Returning home, Deadpool tries to find support with his friends Blind Al and Weasel, but he's unable to find Weasel at the Hellhouse. T-Ray appears and challenges Deadpool for a fight. Recent events have destroyed Deadpool's tenuous grip on his sanity and T-Ray, revealing his formidable magical abilities, defeats him with ease. T-Ray leaves Deadpool broken in both body and spirit.

Over the next few months, Deadpool rebuilds his confidence and sanity, but shortly afterwards he starts to have hallucinations of a woman. He finally finds out her identity after some unorthodox treatment by Doctor Bong that she is Mercedes Wilson, his thought-deceased wife. Deadpool meets up with Mercedes in Georgia. T-Ray returns, crucifies one of Deadpool's friends on the Hellhouse front steps and kidnaps Mercedes. He issues a challenge to Deadpool and Deadpool accepts.

During their confrontation, T-Ray claims to be the real Wade Wilson. T-Ray tells the story of Wade and Mercedes Wilson, a teacher and his wife living a happy life until a wounded mercenary called Jack shows up. Jack is nursed back to health by the Wilsons, but turns on them, killing Mercedes and taking Wade's identity to hide from his previous employers. Killing Mercedes is too much for his mind to handle and he starts to believe that he really is Wade Wilson. He also starts to train to avenge Mercedes and becomes Deadpool. The real Wilson trains in voodoo and magic, eventually becoming T-Ray.

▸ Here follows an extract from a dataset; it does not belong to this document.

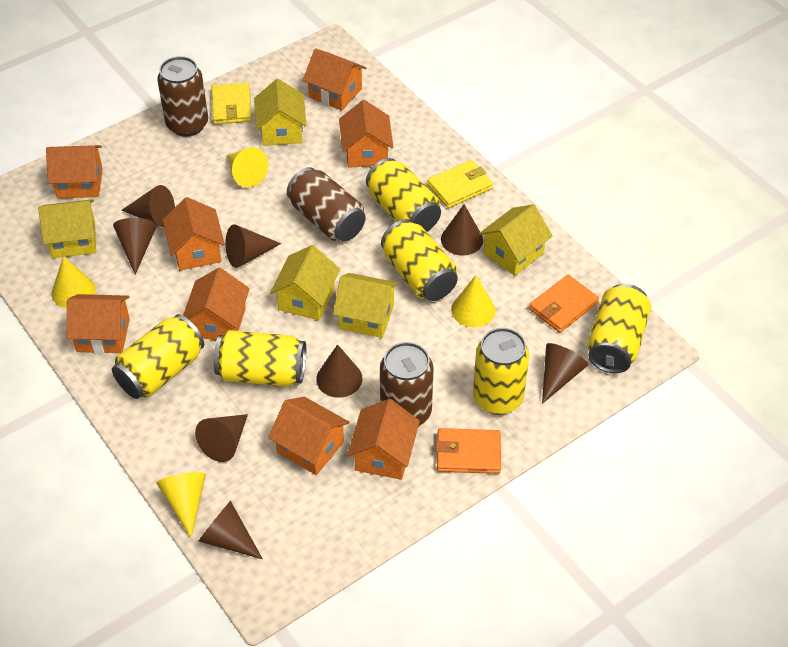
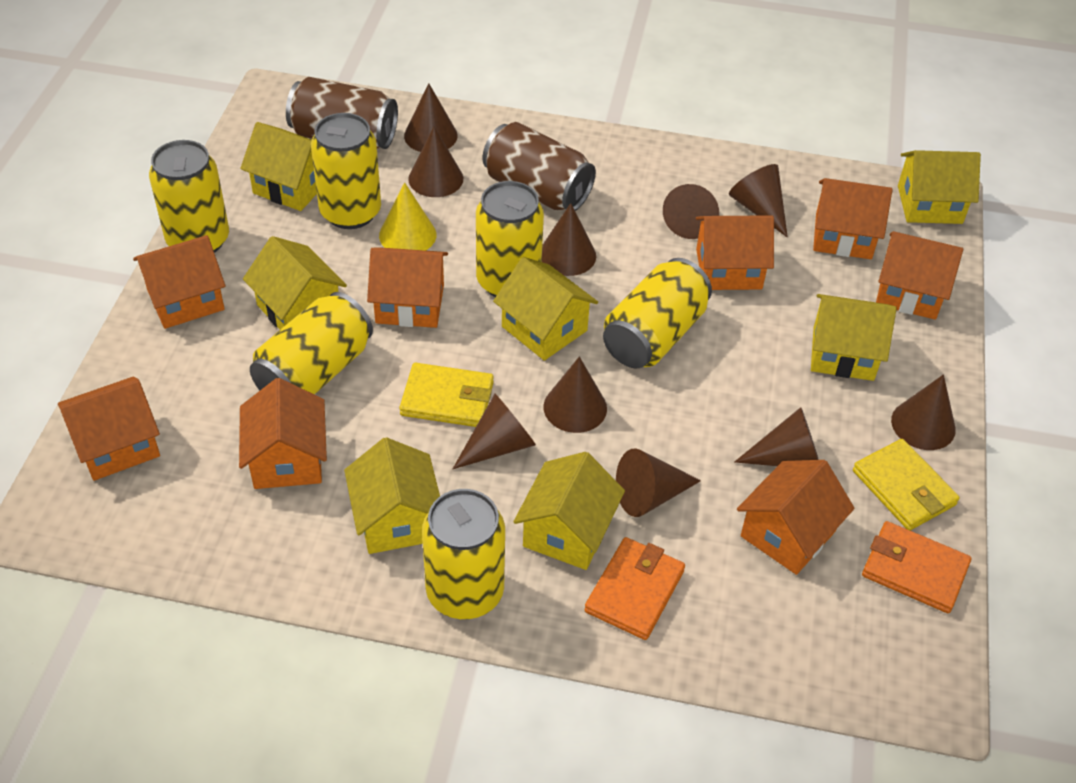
brown can: [157,56,208,137] [287,167,366,242] [380,342,434,426] = 3 -> [286,77,398,149] [483,122,596,211] = 2
brown cone: [113,218,157,275] [122,185,175,227] [195,414,248,462] [199,501,263,559] [225,224,281,268] [316,344,362,398] [441,204,483,256] [542,343,588,404] = 8 -> [404,83,458,152] [408,126,463,197] [453,394,536,469] [542,203,596,276] [544,357,607,433] [616,448,701,517] [663,184,719,239] [729,164,788,237] [735,407,819,466] [891,374,956,450] = 10
yellow cone: [52,256,96,308] [156,472,206,537] [227,147,268,187] [451,275,496,327] = 4 -> [379,182,436,251] = 1
yellow house: [38,199,96,258] [254,79,307,146] [270,245,340,320] [333,273,399,338] [479,204,552,276] = 5 -> [240,122,317,211] [243,236,347,329] [344,437,440,554] [493,257,598,361] [513,452,625,570] [811,294,897,381] [898,150,981,224] = 7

Months later, T-Ray, now an agent of Thanos, resurrects Deadpool, who has been killed in a fight with Weapon X, using an artifact Thanos gave him to create many copies of Deadpool. Thanos is jealous of Deadpool's relationship with Death and T-Ray is to "curse him with immortality" so that he may never see Death again. In the end, Deadpool destroys the artifact and all the copies, but not the real Deadpool, are drawn into T-Ray, destroying his mind. Deadpool claims that this means he was the real Wade Wilson all along. The mindless T-Ray is taken by one of Deadpool's friends, lacking the mental capacity to speak up.

After having his mental fluctuations cured by Cable, Deadpool claimed that his memories were now much more clear. He pointed out several holes in T-Ray's claims, including the fact that in his flashback he depicted "Jack" as wearing Deadpool's costume even though Deadpool did not exist yet. He also recalled that he had registered in the military under the name Wade Wilson years before encountering T-Ray. However, he also acknowledged that the truth may never really be known, as both he and T-Ray are insane. It is never confirmed if T-Ray and Deadpool are the same person.

The head wound T-Ray sustained in his fight with Deadpool causes him to leak mystical energy, damaging the fabric of several universes in the process. Doctor Strange contacts Agency X to hire Deadpool to fix the mess he inadvertently created. Deadpool and his erstwhile sidekick Bob, Agent of Hydra are sent throughout the various planes T-Ray made contact with to collect life force from the denizens there. Deadpool resurrects T-Ray, who is bound to serve as a guardian of the Mystic Realms he had breached.

T-Ray and Slayback are hired by Interpol agent Allison Kemp to help her assassinate Deadpool, receiving aid from Evil Deadpool. During their battle, T-Ray attempts to kill Deadpool with his own bomb, but instead accidentally blows himself up as Deadpool reveals that the bomb was a decoy, and that the real one was the "detonator" that he had allowed T-Ray to grab.

==Powers and abilities==
T-Ray has all the characteristics of a zombie: he has pale skin, incredible strength and durability, and a truly monumental stench (according to Deadpool), though he does retain free will and intelligence. After having a hole knocked through him in Deadpool #32 it is revealed that he has dirt inside of him instead of organs. This backs up his claim of lacking a heart.

He has extensive knowledge of magic, especially voodoo rituals, that allow him to raise the dead.

As a servant of Thanos, he possessed an artifact which could take aspects of Deadpool's personality and give them independent existence.